U. S. 540, 547. And no one claims that the City has discriminated against out-of-state commerce or new residents. Cf. Hooper v. Bernalillo County Assessor, 472 U. S. 612. Hence, the City’s distinction does not violate the Equal Protection Clause as long as "there is any reasonably conceivable state of facts that could provide a rational basis for the classification," FCC v. Beach Communications, Inc., 508 U. S. 307, 313, and the " ‘burden is on the one attacking the [classification] to negative every conceivable basis which might support it,’ " Heller, supra, at 320. Pp. 6–7.

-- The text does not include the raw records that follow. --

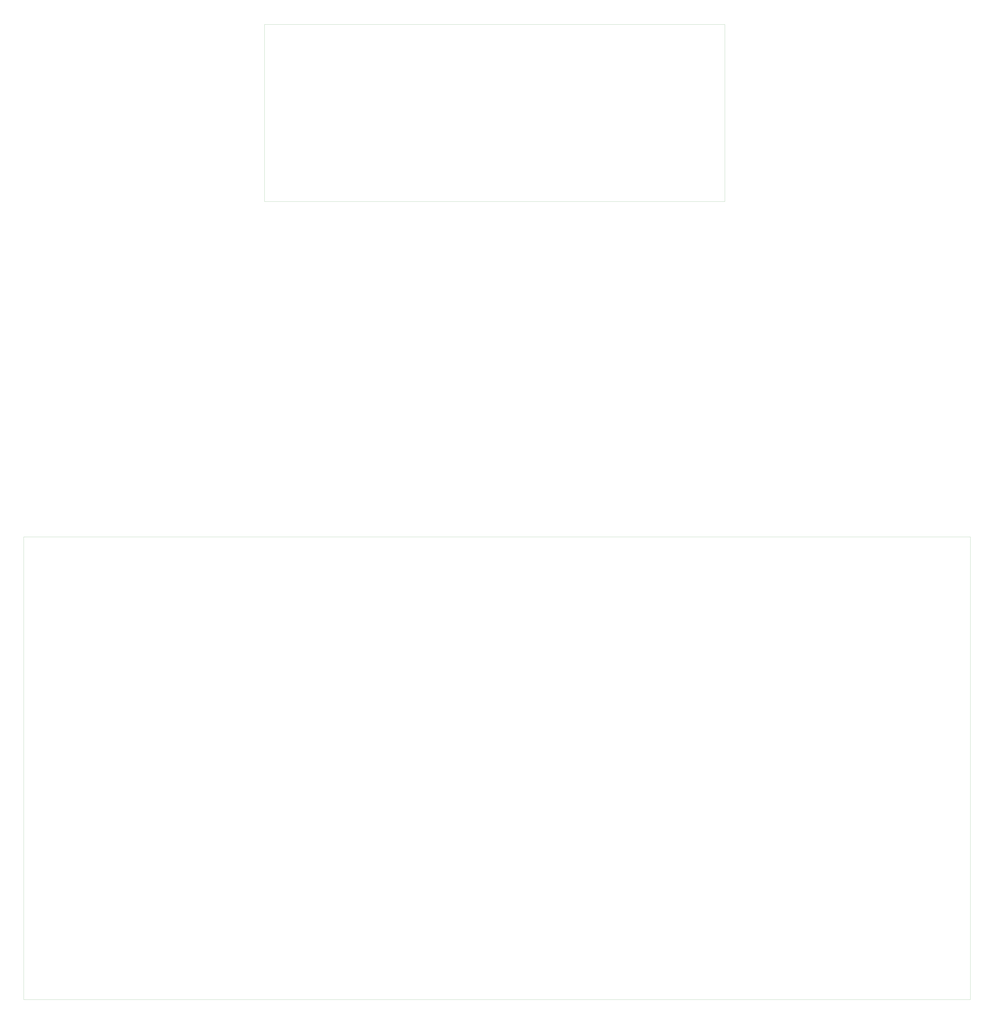
<source format=gbr>
%TF.GenerationSoftware,KiCad,Pcbnew,9.0.1*%
%TF.CreationDate,2025-07-31T04:03:32-05:00*%
%TF.ProjectId,TractionInverter,54726163-7469-46f6-9e49-6e7665727465,rev?*%
%TF.SameCoordinates,Original*%
%TF.FileFunction,Profile,NP*%
%FSLAX46Y46*%
G04 Gerber Fmt 4.6, Leading zero omitted, Abs format (unit mm)*
G04 Created by KiCad (PCBNEW 9.0.1) date 2025-07-31 04:03:32*
%MOMM*%
%LPD*%
G01*
G04 APERTURE LIST*
%TA.AperFunction,Profile*%
%ADD10C,0.050000*%
%TD*%
G04 APERTURE END LIST*
D10*
X13643207Y-34360295D02*
X319940000Y-34360295D01*
X319940000Y-152110295D01*
X13643207Y-152110295D01*
X13643207Y-34360295D01*
X-146500000Y-375250000D02*
X483250000Y-375250000D01*
X483250000Y-683000000D01*
X-146500000Y-683000000D01*
X-146500000Y-375250000D01*
M02*

</source>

(b) Administrative concerns can ordinarily justify a tax-related distinction, see, e.g., Carmichael v. Southern Coal & Coke Co., 301 U. S. 495, 511–512, and the City’s decision to stop collecting outstanding Barrett Law debts finds rational support in the City’s administrative concerns. After the City switched to the STEP system, any decision to continue Barrett Law debt collection could have proved complex and expensive. It would have meant maintaining an administrative system for years to come to collect debts arising out of 20-plus different construction projects built over the course of a decade, involving monthly payments as low as $25 per household, with the possible need to maintain credibility by tracking down defaulting debtors and bringing legal action. The rationality of the City’s distinction draws further support from the nature of the line-drawing choices that confronted it. To have added refunds to forgiveness would have meant adding further administrative costs, namely the cost of processing refunds. And limiting refunds only to Brisbane/Manning homeowners would have led to complaints of unfairness, while expanding refunds to the apparently thousands of other Barrett Law project homeowners would have involved an even greater administrative burden. Finally, the rationality of the distinction draws support from the fact that the line that the City drew—distinguishing past payments from future obligations—is well known to the law. See, e.g., 26 U. S. C. §108(a)(1)(E). Pp. 7–10.

(c) Petitioners’ contrary arguments are unpersuasive. Whether financial hardship is a factor supporting rationality need not be considered here, since the City’s administrative concerns are sufficient to show a rational basis for its distinction. Petitioners propose other forgiveness systems that they argue are superior to the City’s system,but the Constitution only requires that the line actually drawn by the City be rational. Petitioners further argue that administrative considerations alone should not justify a tax distinction lest a city justify an unfair system through insubstantial administrative considerations. Here it was rational for the City to draw a line that avoided the administrative burden of both collecting and paying out small sums for years to come. Petitioners have not shown that the administrative concerns are too insubstantial to justify the classification. Finally, petitioners argue that precedent makes it more difficult for the City to show a rational basis, but the cases to which they refer involve discrimination based on residence or length of residence. The one exception, Allegheny Pittsburgh Coal Co. v. Commission of Webster Cty., 488 U. S. 336, is distinguishable. Pp. 10–14.

946 N. E. 2d 553, affirmed.

BREYER, J., delivered the opinion of the Court, in which KENNEDY,

THOMAS, GINSBURG, SOTOMAYOR, and KAGAN, JJ., joined. ROBERTS, C. J., filed a dissenting opinion, in which SCALIA and ALITO, JJ., joined.